The idea behind LAMP was conceived after a basketball game, said Jon Kang, a fifth-year international development studies student and founder of LAMP. After playing at Sunset Recreation Center, he talked with one of the students placed on his team, who shared his life story.
The student had been in jail for six years but changed his life around with the help of a counselor from his high school. She believed in him and would consistently send letters and money. He was touched by her kindness and later dropped his gang affiliation, attended community college and eventually transferred to UCLA, Kang said.
Kang had been thinking about making the Regents Scholar Society, an organization comprised of and run by Regents scholarship participants at UCLA, become more community-oriented. He thought about the impact a mentorship program could make on high school students. He settled on University High School out of practicality, since transportation was feasible. Its demographics also reflected the type he wanted to reach out to, since many students came from socioeconomically challenged areas and had to be bussed to school.
Kang worked with teachers and counselors and University High School and publicized the program during Regents Scholar meetings and by word of mouth. Since the tutors are college students and have already gone through the college application process, students in the program can relate to them more, Hu said.

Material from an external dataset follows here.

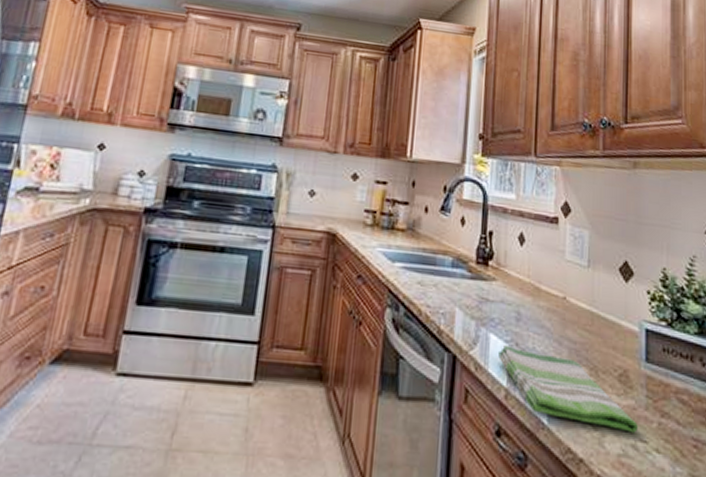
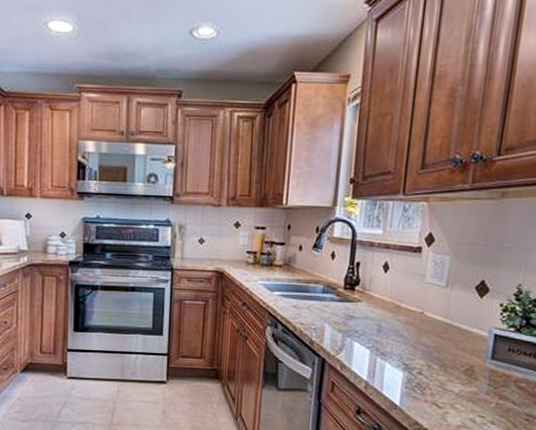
dish towel: present [498,344,638,433] -> none [361,349,478,411]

The program reaches out to students with motivation issues who do not know how they can get to college, she added. The tutors let them know the resources available to them and give them the motivation to go to college.

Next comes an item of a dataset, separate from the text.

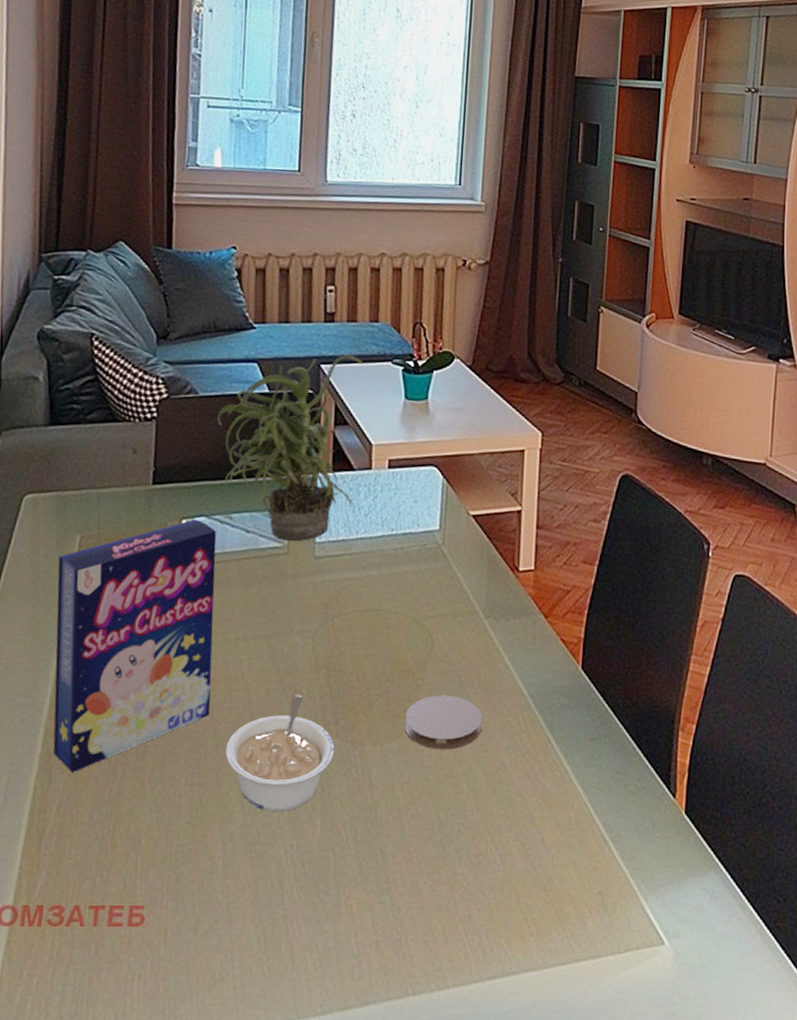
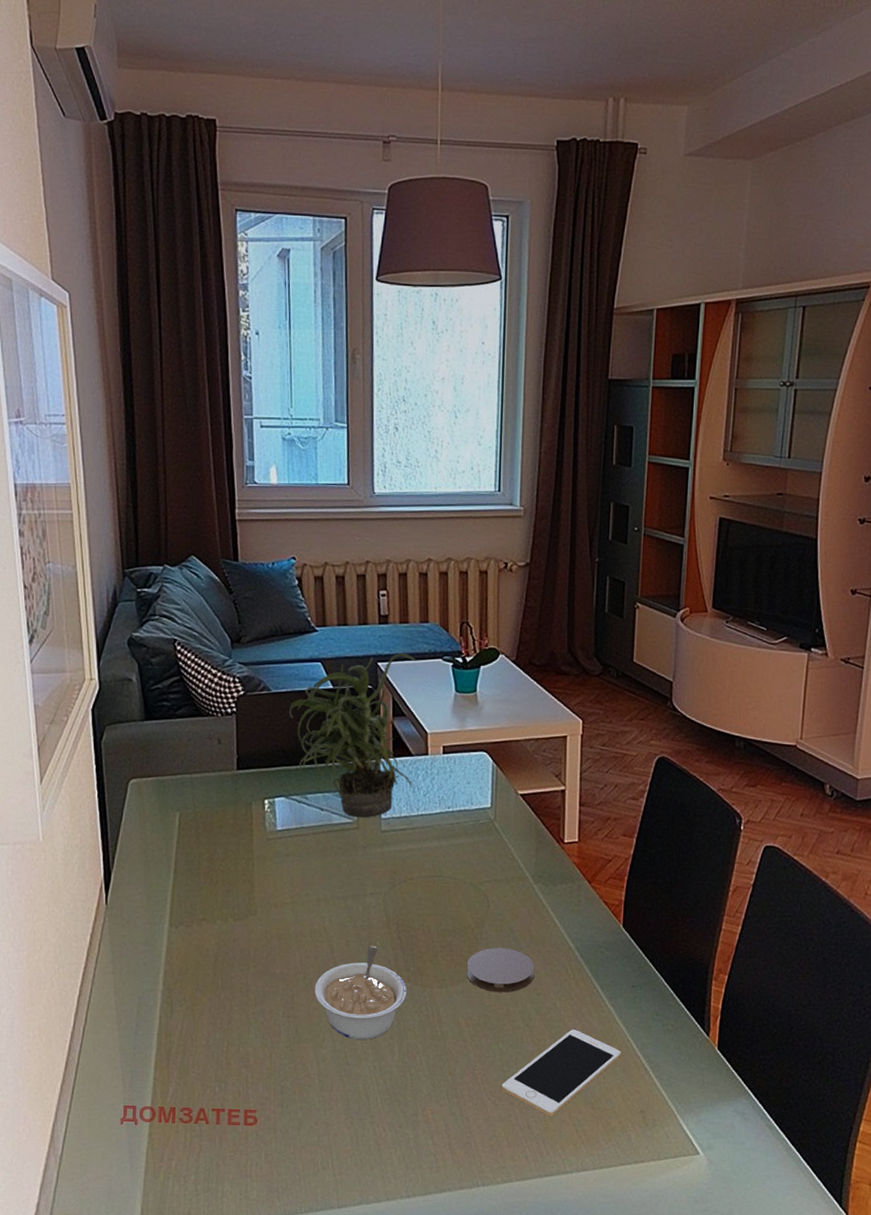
cereal box: present [53,519,217,773] -> none [163,799,299,1006]
cell phone: none [440,793,578,903] -> present [501,1029,621,1117]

The classroom can be chaotic, especially since University High School is a public institution and there are many students in each class, Kashyap said. But students are usually excited to receive attention and respect the fact that tutors are taking time out of their day to help them, she added.
She said she has watched students progress through a critical age range and grow “by leaps and bounds.” The tutors help to motivate students by telling about their experience through the college application process and as a student at UCLA. As she presses the students to realize their potential and opportunities, she said she has seen freshmen and sophomores start to shift their focus from the present to the future, beginning to think and even dream. Kashyap added that it has been gratifying to see the joy in the students’ faces when they understand a problem and eventually meet them with their college acceptance letters.
“The most rewarding part is seeing how eager they are to learn and absorb whatever we have to offer,” Kang said. “It does make a difference in both of our lives, just to be able to incorporate that mentoring aspect as well. It’s been eye-opening and humbling to see, if we hadn’t had the opportunities we did, what would have happened to us.”